Dataset extract.
....

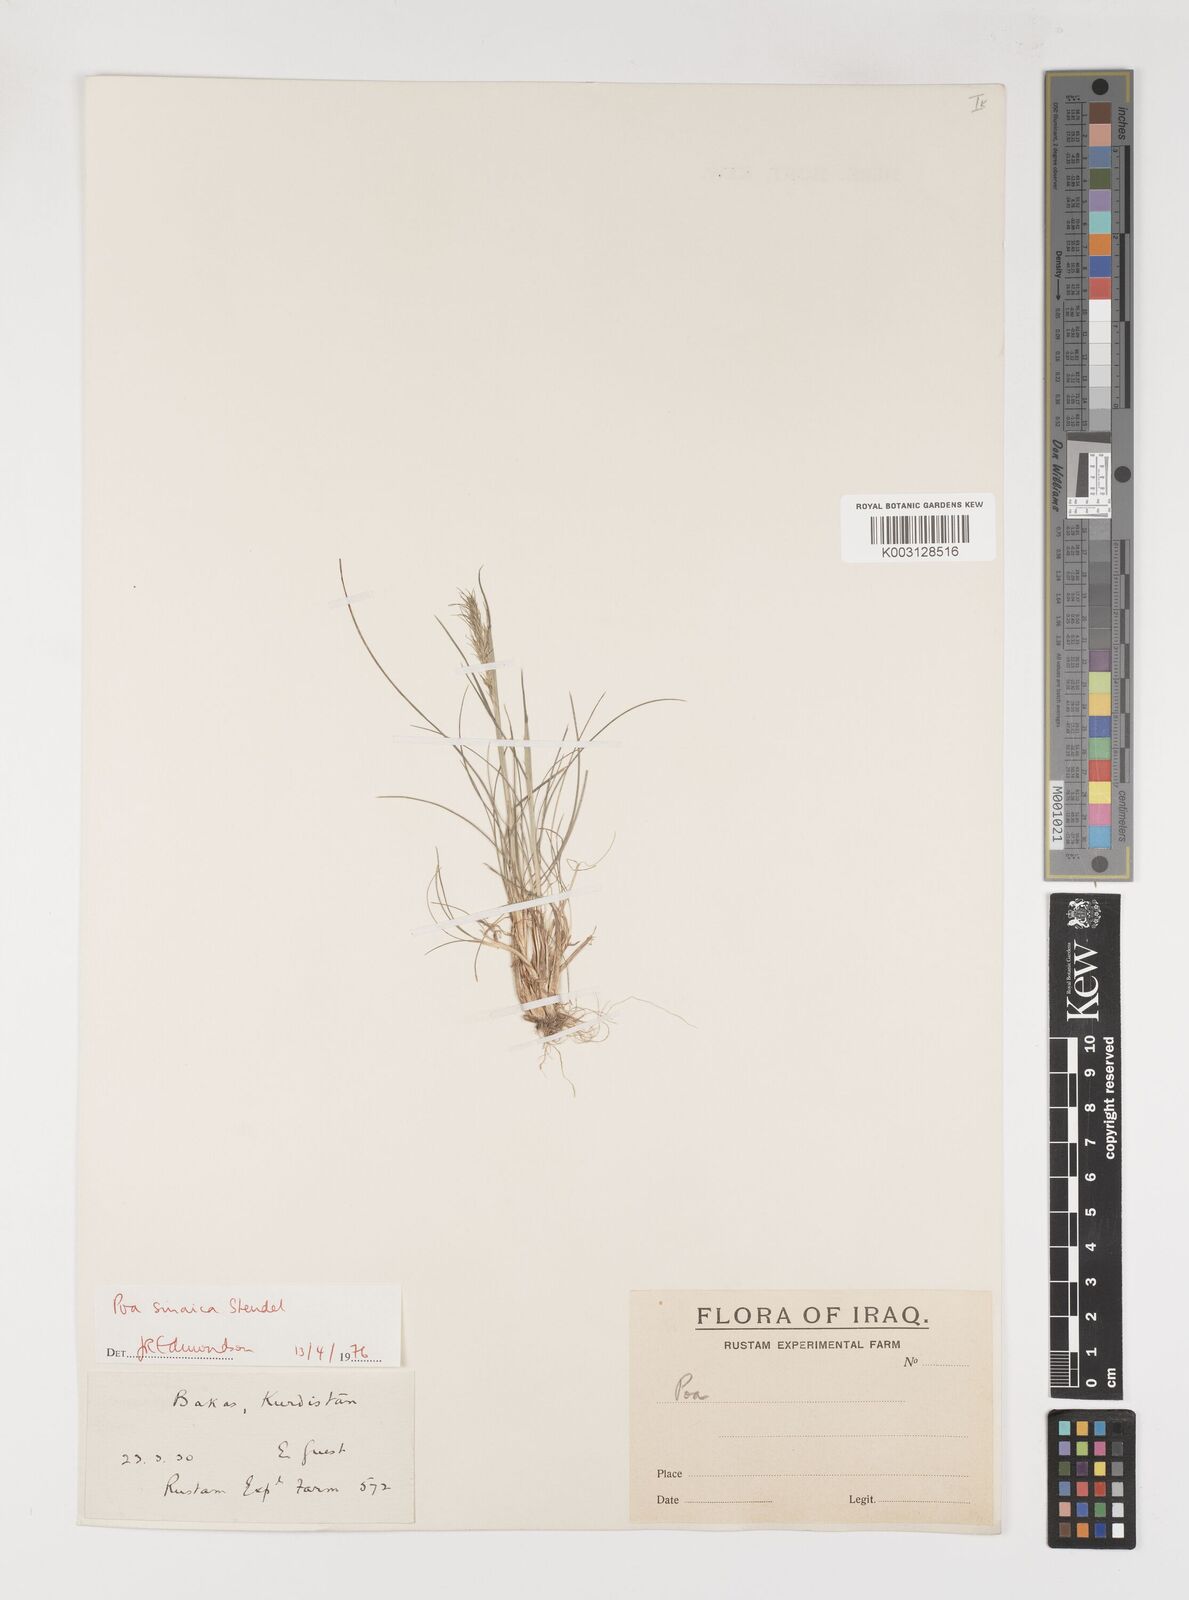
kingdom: Plantae
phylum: Tracheophyta
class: Liliopsida
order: Poales
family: Poaceae
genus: Poa
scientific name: Poa sinaica
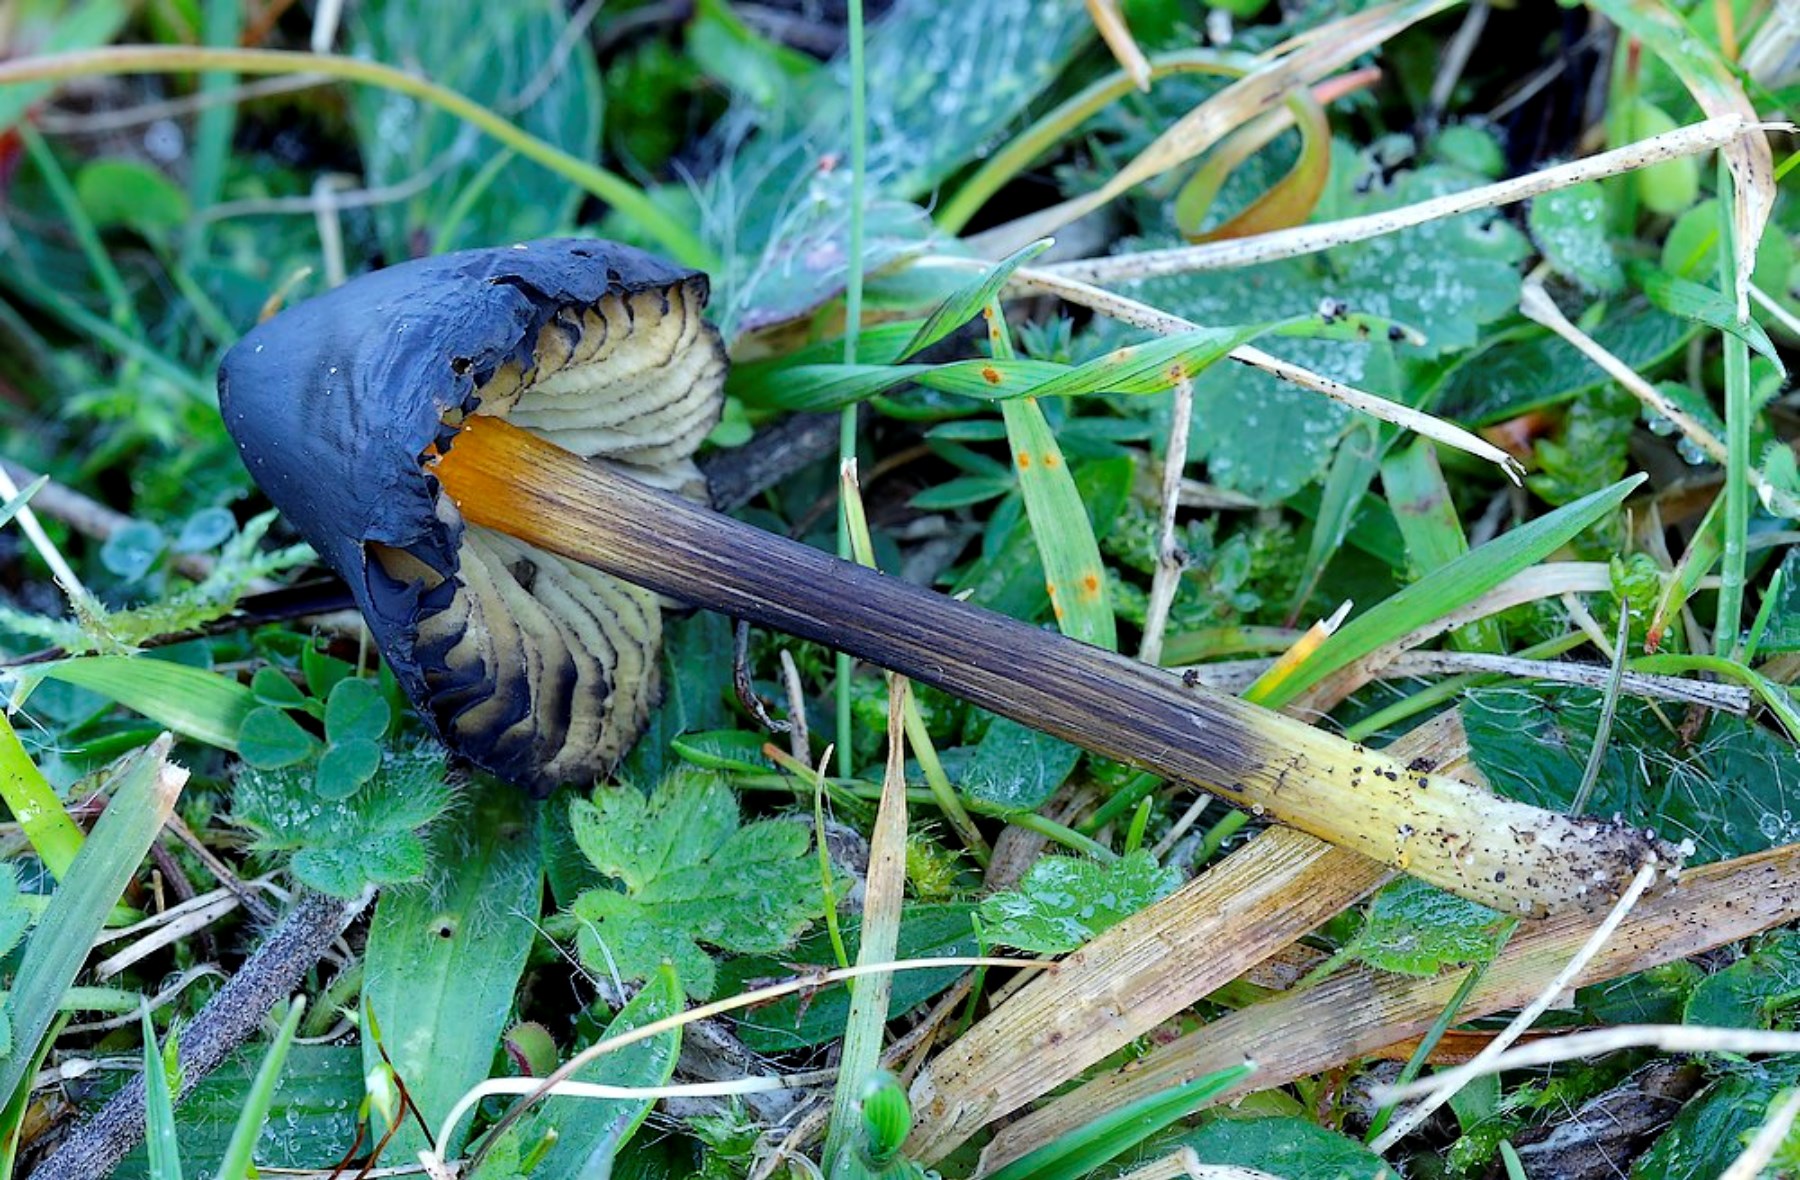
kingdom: Fungi
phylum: Basidiomycota
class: Agaricomycetes
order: Agaricales
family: Hygrophoraceae
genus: Hygrocybe
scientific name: Hygrocybe conica
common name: kegle-vokshat
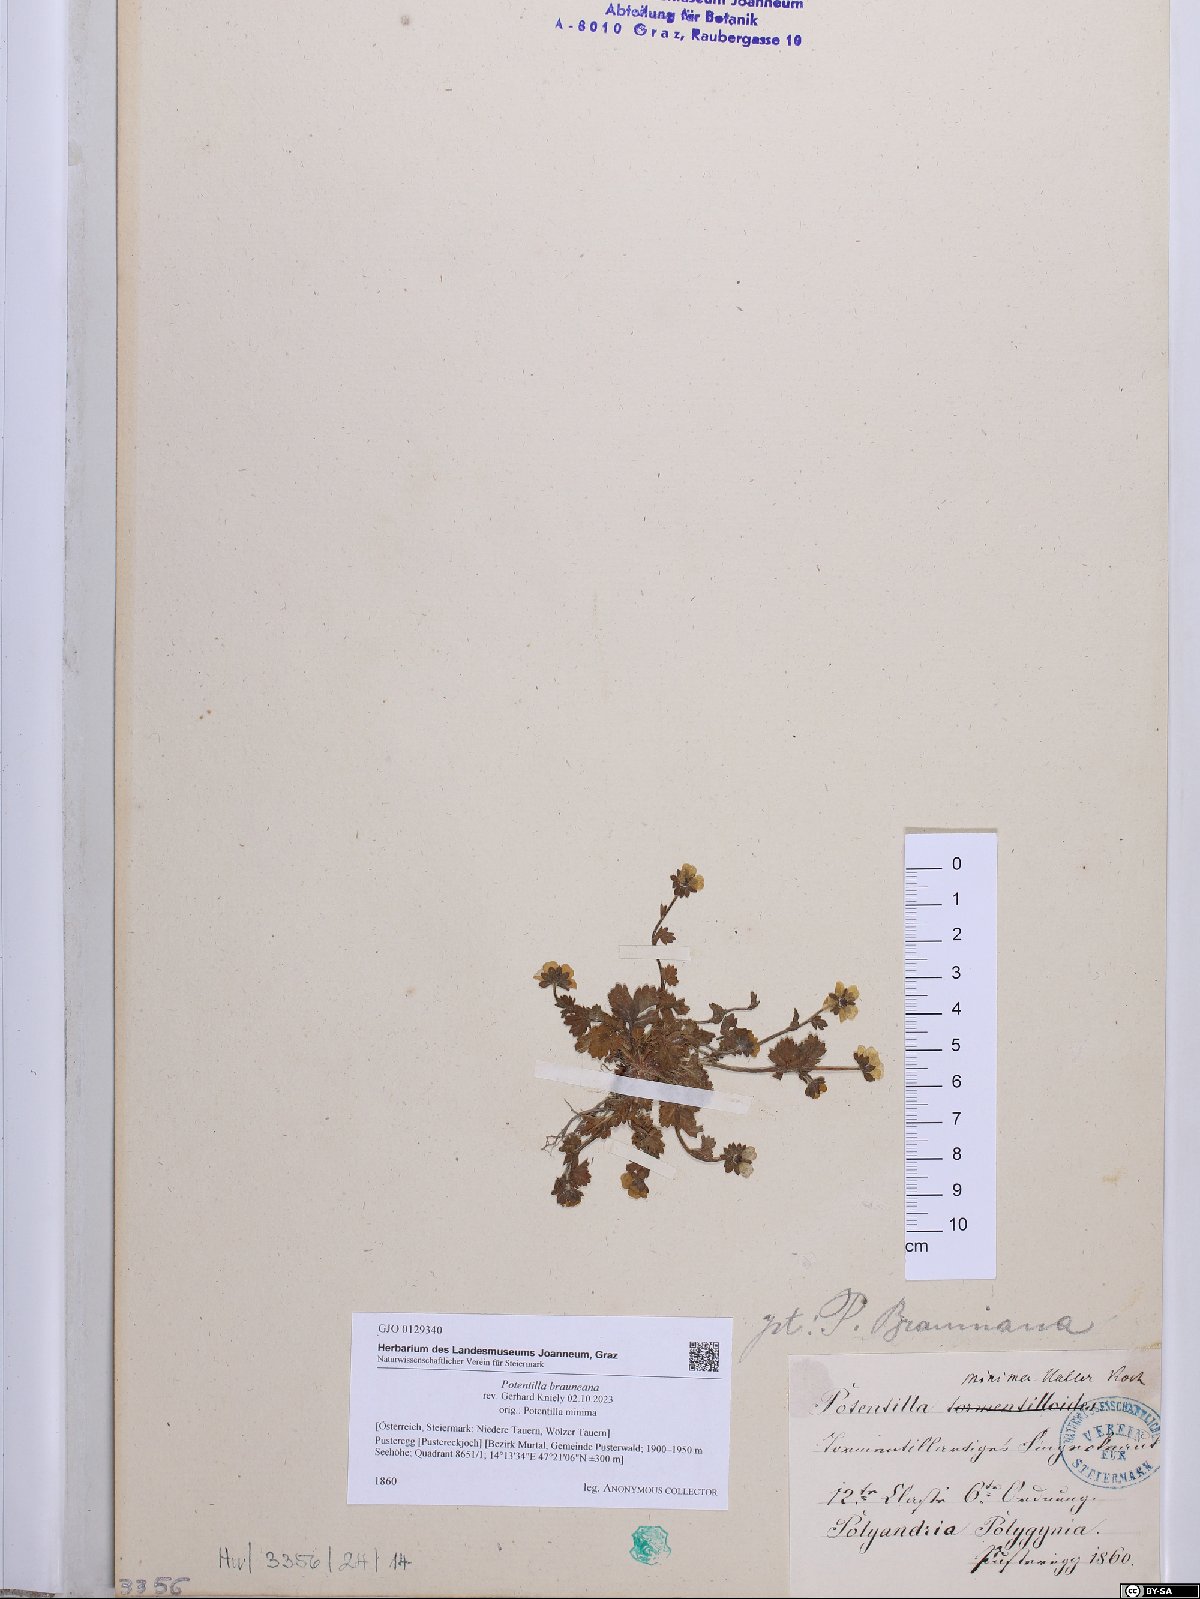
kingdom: Plantae
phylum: Tracheophyta
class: Magnoliopsida
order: Rosales
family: Rosaceae
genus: Potentilla
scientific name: Potentilla brauneana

....

Exercise description.
Copy out, word for word, every naming line from all three entries above, leaving out the pictures.

Solution to this exercise.
kingdom: Plantae
phylum: Tracheophyta
class: Liliopsida
order: Poales
family: Poaceae
genus: Poa
scientific name: Poa sinaica
kingdom: Fungi
phylum: Basidiomycota
class: Agaricomycetes
order: Agaricales
family: Hygrophoraceae
genus: Hygrocybe
scientific name: Hygrocybe conica
common name: kegle-vokshat
kingdom: Plantae
phylum: Tracheophyta
class: Magnoliopsida
order: Rosales
family: Rosaceae
genus: Potentilla
scientific name: Potentilla brauneana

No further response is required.